Con el paso del siglo, en una España corporativa como la del Setecientos, los mercaderes porfiaron por institucionalizarse adecuadamente. Primero lo hicieron a través de gremios y colegios a imitación de los organismos artesanales clásicos. Pero más tarde, hacia mediados del siglo, el deseo de imitar a sus parientes mayores que habían creado los consulados, el ejemplo previo y triunfante de los Cinco Gremios Mayores de Madrid y el estímulo de unos gobiernos que deseaban agrupar a todos los mercaderes, lograron consolidar los cuerpos generales de comercio en las principales ciudades españolas supervisados por la Junta General de Comercio. Proceso institucional que no se hizo sin conflictividad, puesto que artesanos y mayoristas, por razones distintas, vieron con malos ojos las actividades de las nuevas corporaciones. Con todo, su escaso número, el apego a la tienda y la mentalidad conservadora de la mayoría de sus miembros fueron otros tantos obstáculos para hacer de esta pequeña burguesía un grupo estimulante para la economía y la sociedad española. Los evidentes casos de dinamismo empresarial que también se dieron no pudieron impedir el predominio de esta realidad.
Por último, cabe recordar que el aumento de la demanda de servicios y la intensificación de la división social del trabajo posibilitaron el auge y consolidación de una serie de profesionales. Unos estaban empleados por el Estado, formando una abigarrada cohorte de altos funcionarios jerarquizados que tenían bien delimitadas las formas de acceso, las modalidades de ascenso en la carrera burocrática y las tasas de sus emolumentos, más bien modestas en los estratos inferiores. La mayoría de estos funcionarios provenían de la Universidad dada su pertenencia a los colegios mayores (colegiales), instituciones duramente criticadas por los golillas, que eran los que disputaban las plazas que aquellos querían detentar en régimen de cuasi monopolio.

▶ DATOS
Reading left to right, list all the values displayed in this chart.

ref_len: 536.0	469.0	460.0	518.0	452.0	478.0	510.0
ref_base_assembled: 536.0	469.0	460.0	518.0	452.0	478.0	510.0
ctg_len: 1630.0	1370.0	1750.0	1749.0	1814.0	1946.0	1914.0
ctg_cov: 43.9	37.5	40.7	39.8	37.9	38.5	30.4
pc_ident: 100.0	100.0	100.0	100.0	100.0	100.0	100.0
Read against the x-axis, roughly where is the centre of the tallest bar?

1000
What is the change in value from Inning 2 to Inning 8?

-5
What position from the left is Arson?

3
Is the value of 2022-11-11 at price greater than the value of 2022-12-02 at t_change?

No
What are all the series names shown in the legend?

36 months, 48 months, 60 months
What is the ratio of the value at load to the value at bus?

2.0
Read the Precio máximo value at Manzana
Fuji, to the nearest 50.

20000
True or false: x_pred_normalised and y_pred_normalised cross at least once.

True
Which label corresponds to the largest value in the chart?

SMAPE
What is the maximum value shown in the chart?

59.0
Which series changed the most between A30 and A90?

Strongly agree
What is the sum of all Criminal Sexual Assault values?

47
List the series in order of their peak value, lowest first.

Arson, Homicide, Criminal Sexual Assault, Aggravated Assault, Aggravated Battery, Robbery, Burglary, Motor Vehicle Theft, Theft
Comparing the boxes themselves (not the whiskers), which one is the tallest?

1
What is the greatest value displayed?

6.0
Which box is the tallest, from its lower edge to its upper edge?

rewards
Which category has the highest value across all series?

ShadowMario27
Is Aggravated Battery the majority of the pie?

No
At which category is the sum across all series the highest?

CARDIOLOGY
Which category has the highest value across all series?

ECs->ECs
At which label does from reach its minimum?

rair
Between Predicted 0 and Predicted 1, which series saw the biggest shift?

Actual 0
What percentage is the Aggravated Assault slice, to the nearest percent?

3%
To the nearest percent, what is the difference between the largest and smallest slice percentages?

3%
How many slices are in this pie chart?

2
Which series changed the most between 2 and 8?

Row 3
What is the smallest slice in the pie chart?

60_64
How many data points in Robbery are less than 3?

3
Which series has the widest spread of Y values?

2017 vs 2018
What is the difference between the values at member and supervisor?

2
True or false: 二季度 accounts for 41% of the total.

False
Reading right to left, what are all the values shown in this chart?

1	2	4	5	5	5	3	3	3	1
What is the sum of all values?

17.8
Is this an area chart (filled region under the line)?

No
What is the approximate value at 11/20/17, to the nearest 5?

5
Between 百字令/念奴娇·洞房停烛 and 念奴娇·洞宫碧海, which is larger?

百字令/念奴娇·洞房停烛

▶ ACTIVIDAD PROPUESTA
Transcribe del fragmento sobre la España del Setecientos el pasaje que va desde "Por último, cabe" hasta "de cuasi monopolio.".

▶ SOLUCIÓN DEL EJERCICIO
Por último, cabe recordar que el aumento de la demanda de servicios y la intensificación de la división social del trabajo posibilitaron el auge y consolidación de una serie de profesionales. Unos estaban empleados por el Estado, formando una abigarrada cohorte de altos funcionarios jerarquizados que tenían bien delimitadas las formas de acceso, las modalidades de ascenso en la carrera burocrática y las tasas de sus emolumentos, más bien modestas en los estratos inferiores. La mayoría de estos funcionarios provenían de la Universidad dada su pertenencia a los colegios mayores (colegiales), instituciones duramente criticadas por los golillas, que eran los que disputaban las plazas que aquellos querían detentar en régimen de cuasi monopolio.